Andy Sheeter, president of Sheeter Consulting, cites post-retirement health care as a key issue. Very few retirees are in good shape when it comes to paying their medical bills in retirement.
“There are a few lucky ones out there who may have had a spouse who was in the military or worked for the school system,” he indicated. “But those are few and far between. The vast majority of people are really on their own.”
“The issue with Medicare is you still have to pay for Part B. That costs about $1,200 a year, depending on your tax bracket. It could be as much as $4,800 a year. Medicare Part D, which is your prescription drug coverage, costs about $1,000 a year.

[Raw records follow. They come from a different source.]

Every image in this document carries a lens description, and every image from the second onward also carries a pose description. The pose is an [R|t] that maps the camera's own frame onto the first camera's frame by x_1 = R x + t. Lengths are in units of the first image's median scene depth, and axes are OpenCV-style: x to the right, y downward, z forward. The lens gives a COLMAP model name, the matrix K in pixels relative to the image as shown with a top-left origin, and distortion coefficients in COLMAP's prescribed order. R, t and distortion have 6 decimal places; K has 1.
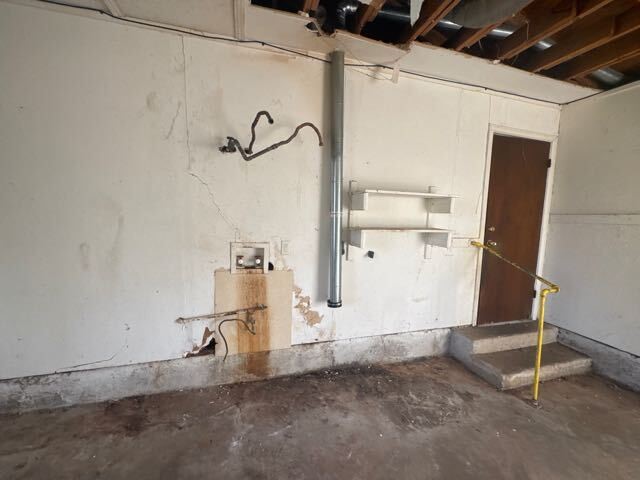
lens RADIAL K [[256.3, 0, 319.9], [0, 256.3, 241.2], [0, 0, 1]] dist [-0.003833, 0.001339]
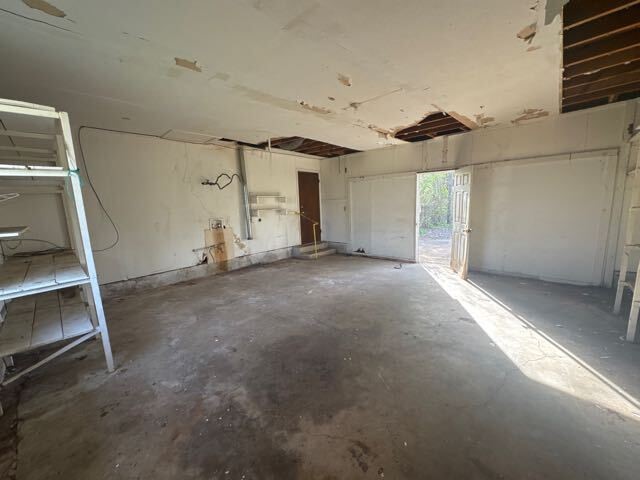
lens RADIAL K [[256.3, 0, 319.3], [0, 256.3, 241.1], [0, 0, 1]] dist [-0.003833, 0.001339]
pose [[0.853825, -0.135070, 0.502731, -0.676071], [0.113178, 0.990816, 0.073986, 0.151532], [-0.508107, -0.006272, 0.861271, -1.679697]]
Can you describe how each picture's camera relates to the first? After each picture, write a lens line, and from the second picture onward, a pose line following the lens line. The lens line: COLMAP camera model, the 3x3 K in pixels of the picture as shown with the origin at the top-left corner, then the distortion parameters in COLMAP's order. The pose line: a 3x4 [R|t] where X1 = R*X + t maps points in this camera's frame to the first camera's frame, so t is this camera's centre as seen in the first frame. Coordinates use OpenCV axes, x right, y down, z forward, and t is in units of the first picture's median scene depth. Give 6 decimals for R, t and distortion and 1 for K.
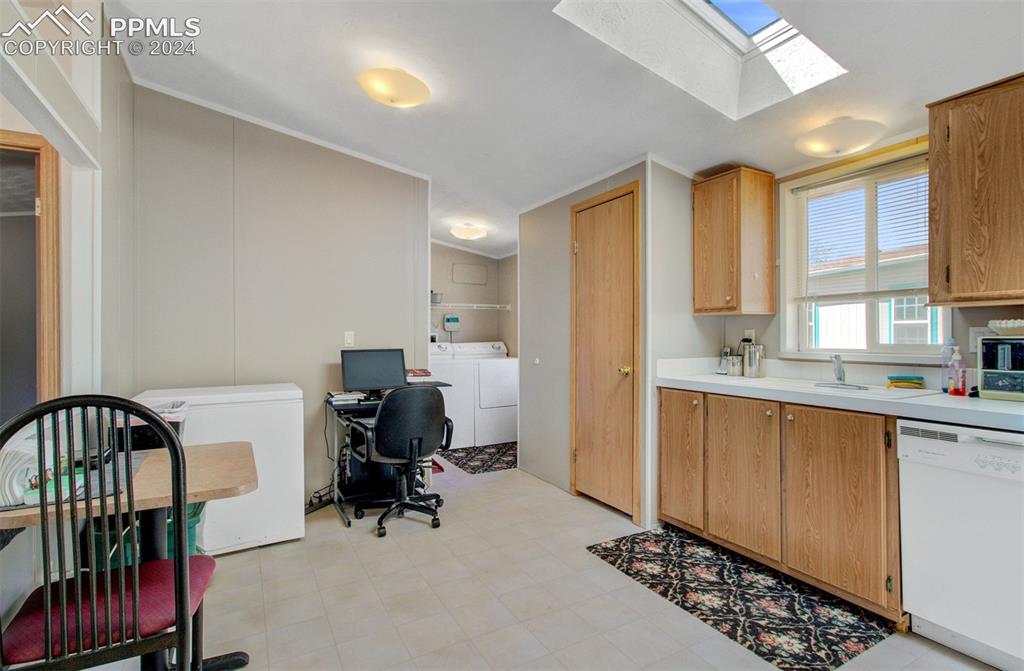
lens RADIAL K [[486.0, 0, 506.0], [0, 486.0, 334.5], [0, 0, 1]] dist [-0.000603, 0.000737]
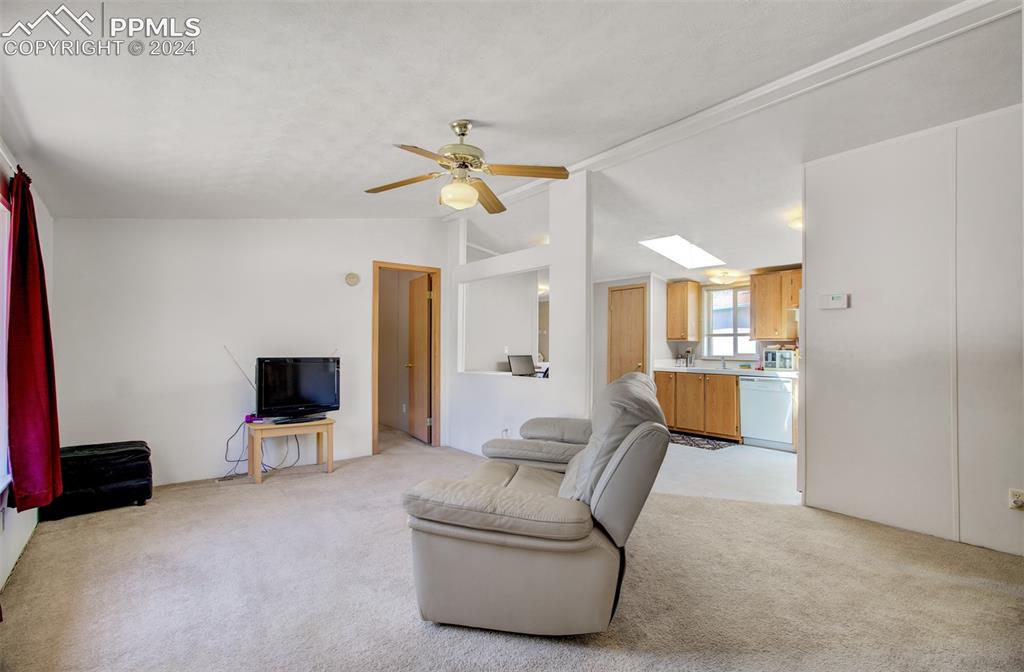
lens RADIAL K [[480.6, 0, 515.8], [0, 480.6, 342.7], [0, 0, 1]] dist [-0.000515, 0.000080]
pose [[0.983067, 0.011548, 0.182881, -0.853216], [-0.009284, 0.999869, -0.013236, 0.007182], [-0.183010, 0.011314, 0.983046, -1.286476]]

A really good supplement is about $3,000 a year.”
Sheeter said what he’s been able to do for his clients is to implement for the credit union a retirement health care plan that takes care of Medicare premiums without creating a tax obligation.
Isn’t post-retirement health care a vanishing benefit?
“It really is,” Sheeter agreed. “That goes back to 1991 when new accounting treatment was introduced for post-retirement health care plans. Those plans became extremely costly. Since then we’ve seen an exodus from post-retirement health care plans that cover all employees. The nice thing about the plans we design is they don’t fall under those accounting regulations.
“Usually we’re designing a plan for the CEO. In one case we’re in the process of putting in place a plan that covers any employee who has 30 years of service with the credit union.”
Sheeter expects health care will continue to be an issue. Somebody has to pay for the research and development taking place. He is frequently asked what will happen if there are major changes to Medicare. His response is that no matter what happens to health care, you’re ultimately going to have to pay for it.
Some additional EBRI figures underscore Sheeter’s concern. Thirty-six percent of current workers expect to receive post-retirement health care insurance, but only 27% of retirees say they are actually receiving such benefits. The institute notes many employers are eliminating health care coverage for future retirees, so those who expect it may be disappointed.
Sheeter has some advice for CEOs approaching retirement. Find ways to create fixed benefits for yourself. Everyone now working is pretty much on their own. They may be putting money in 401(k)s, but those accounts will fluctuate in value. There are supplemental executive retirement plans that will pay a fixed retirement income.
Look for a financial planner who will customize a plan and ask questions such as, “What you want to accomplish?”
Bob Martinez at Platinum Wealth Planners in Tampa finds many clients have a wish list–travel, hobbies and other activities they want to pursue in retirement. They have a pretty good handle on Social Security and their pension income.
“But what I’m running into a lot, like Will Rogers said, it’s not what we don’t know that’s the problem, it’s what we know for sure that isn’t sure,” Martinez said.
“Things don’t happen as planned. Assumptions made 10 years ago aren’t necessarily correct today. A lot of plans that were made for retirement were made from an optimistic view of things. The times are very dynamic. There are things you can’t change. The economy. Inflation. The political situation.”
Health and health care costs, he continued, will affect retirement more than any other single factor.
“We should take responsibility for addressing those needs that we can address,” Martinez advised. “Make sure you will have income to support your expectations. Take into account the impact of health and longevity. All it takes in one tremendously expensive year during which one has to draw down from an IRA unexpectedly for the entire financial planning exercise to go awry.”